- PROBLEM TO SOLVE
Lines from the entries below that hold "Bryan" form the answer; copy all of them.

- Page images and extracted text

------------------------------

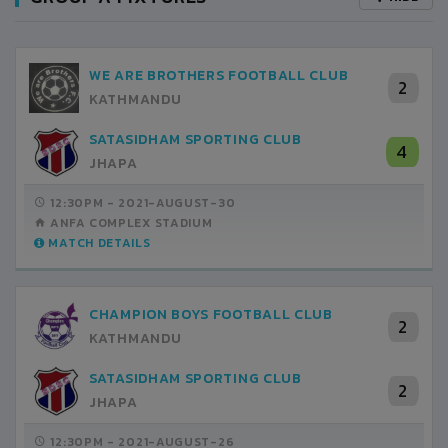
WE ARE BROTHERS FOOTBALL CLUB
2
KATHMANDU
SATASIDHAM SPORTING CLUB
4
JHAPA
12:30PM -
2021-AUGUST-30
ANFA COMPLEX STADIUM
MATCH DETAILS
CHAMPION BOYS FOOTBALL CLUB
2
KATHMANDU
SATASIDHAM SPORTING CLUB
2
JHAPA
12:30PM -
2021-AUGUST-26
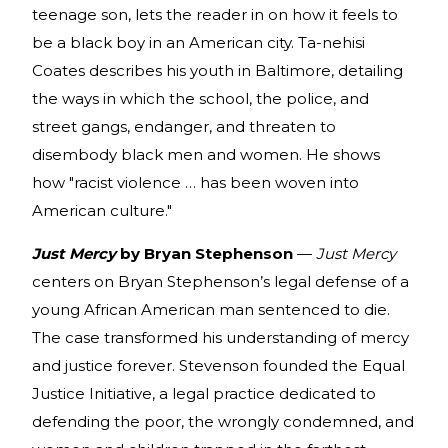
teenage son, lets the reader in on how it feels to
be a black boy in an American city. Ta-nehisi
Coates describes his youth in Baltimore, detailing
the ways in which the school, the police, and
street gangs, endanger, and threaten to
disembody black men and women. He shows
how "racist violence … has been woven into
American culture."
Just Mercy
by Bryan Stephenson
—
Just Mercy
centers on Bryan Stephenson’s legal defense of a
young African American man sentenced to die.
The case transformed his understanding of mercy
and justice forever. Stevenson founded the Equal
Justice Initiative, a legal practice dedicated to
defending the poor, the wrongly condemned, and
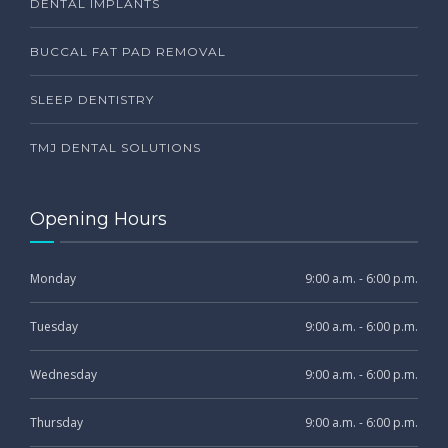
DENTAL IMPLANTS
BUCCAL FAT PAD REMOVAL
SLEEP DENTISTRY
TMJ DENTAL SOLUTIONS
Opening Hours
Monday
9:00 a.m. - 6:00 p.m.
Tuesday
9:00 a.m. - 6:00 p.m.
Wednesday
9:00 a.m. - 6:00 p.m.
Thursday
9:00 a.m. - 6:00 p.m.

------------------------------

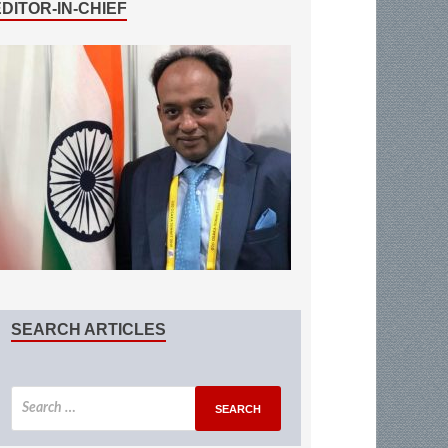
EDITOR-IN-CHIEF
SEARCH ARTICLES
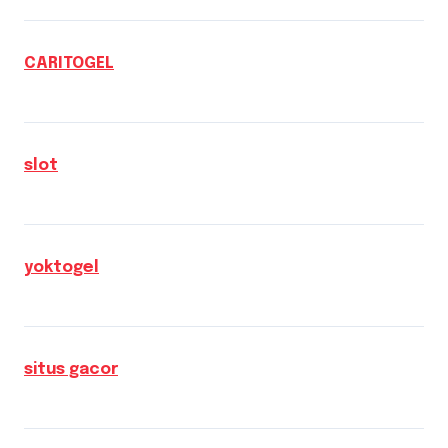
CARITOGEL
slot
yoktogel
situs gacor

------------------------------

- SOLUTION TO THIS PROBLEM
by Bryan Stephenson
centers on Bryan Stephenson’s legal defense of a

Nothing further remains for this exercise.